City of Edinburgh

Muir House, Marine Drive, Granton
©2022 Gazetteer for Scotland

Muir House, Marine Drive, Granton

A seaport suburb of Edinburgh, Granton lies on the Firth of Forth, 2½ miles (4 km) to the north of the city centre. Its development as a seaport dates from 1836 when the building of a harbour was initiated by Walter, 5th Duke of Buccleuch (1806-84) on his Caroline Park property. Designed by the engineer Robert Stevenson, the harbour provided an important link with Fife and the north, the world's first train-ferry, the Leviathan, operating between Granton and Burntisland from 1850. Designed by Sir Thomas Bouch (1822-90), builder of the ill-fated Tay Rail Bridge, the complex series of ramps created to load and unload carriages had to accommodate the sizeable tidal range of the Firth of Forth. A coaling jetty was built in 1937 and car and passenger ferry services continued until the building of the Forth Road Bridge in 1964. The home of the Royal Forth Yacht Club, Granton was once the base for a large fishing fleet. The Granton Gas Works industrial complex dates from 1898 for the production of gas for domestic consumption, its massive gasometers being erected in 1902, 1933 and 1966. It now receives gas from the North Sea and much the site has been redeveloped The redundant gasometers were demolished in 2004. Bruce Peebles built industrial electrical equipment here from 1904 to 1999 and was an important manufacturing plant during World War II, so much so that King George VI visited twice. The National Museums Collection Centre is located here.
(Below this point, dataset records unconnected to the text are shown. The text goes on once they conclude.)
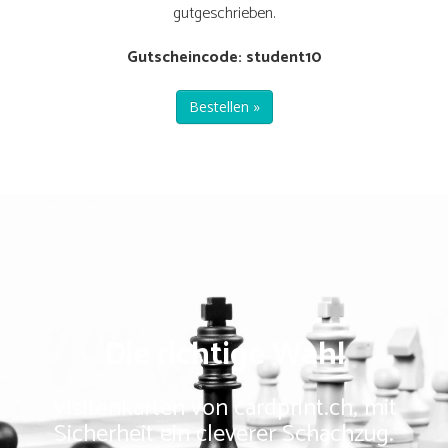
gutgeschrieben.
Gutscheincode: student10
Bestellen »
Die richtige Wahl
Visitenkarten von cardprint.ch, mit
Sicherheit ein cleverer Schachzug.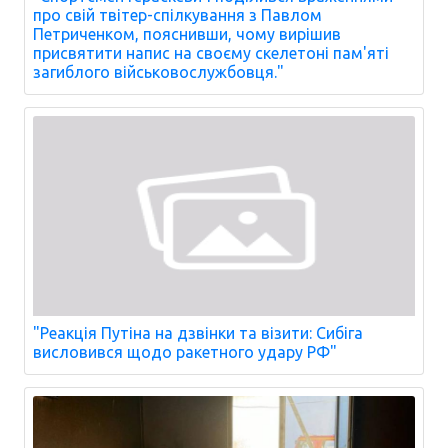
про свій твітер-спілкування з Павлом
Петриченком, пояснивши, чому вирішив
присвятити напис на своєму скелетоні пам'яті
загиблого військовослужбовця."
"Реакція Путіна на дзвінки та візити: Сибіга
висловився щодо ракетного удару РФ"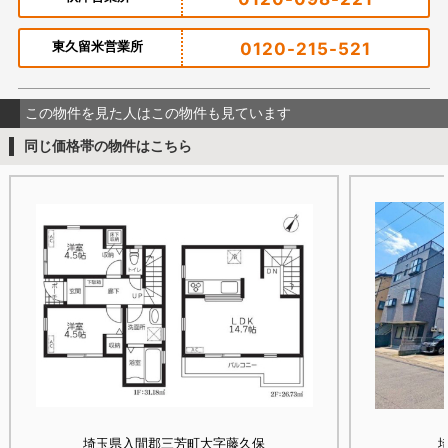
東久留米営業所
0120-215-521
この物件を見た人はこの物件も見ています
同じ価格帯の物件はこちら
埼玉県入間郡三芳町大字藤久保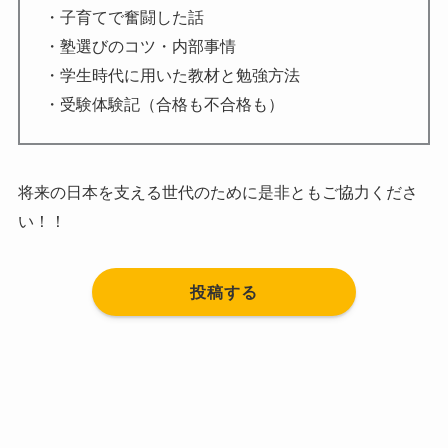
・子育てで奮闘した話
・塾選びのコツ・内部事情
・学生時代に用いた教材と勉強方法
・受験体験記（合格も不合格も）
将来の日本を支える世代のために是非ともご協力くださ
い！！
投稿する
Granton Quarry produced sandstone to build the breakwaters around the harbour, but became the first home of the Scottish Marine Station, founded by Sir John Murray (1841 - 1914), which later moved to Millport and then Dunstaffnage.

A raised beach behind the harbour is represented by a steep slope running parallel to the shore of the Firth of Forth, which connecting Granton, Wardie, Trinity and Newhaven.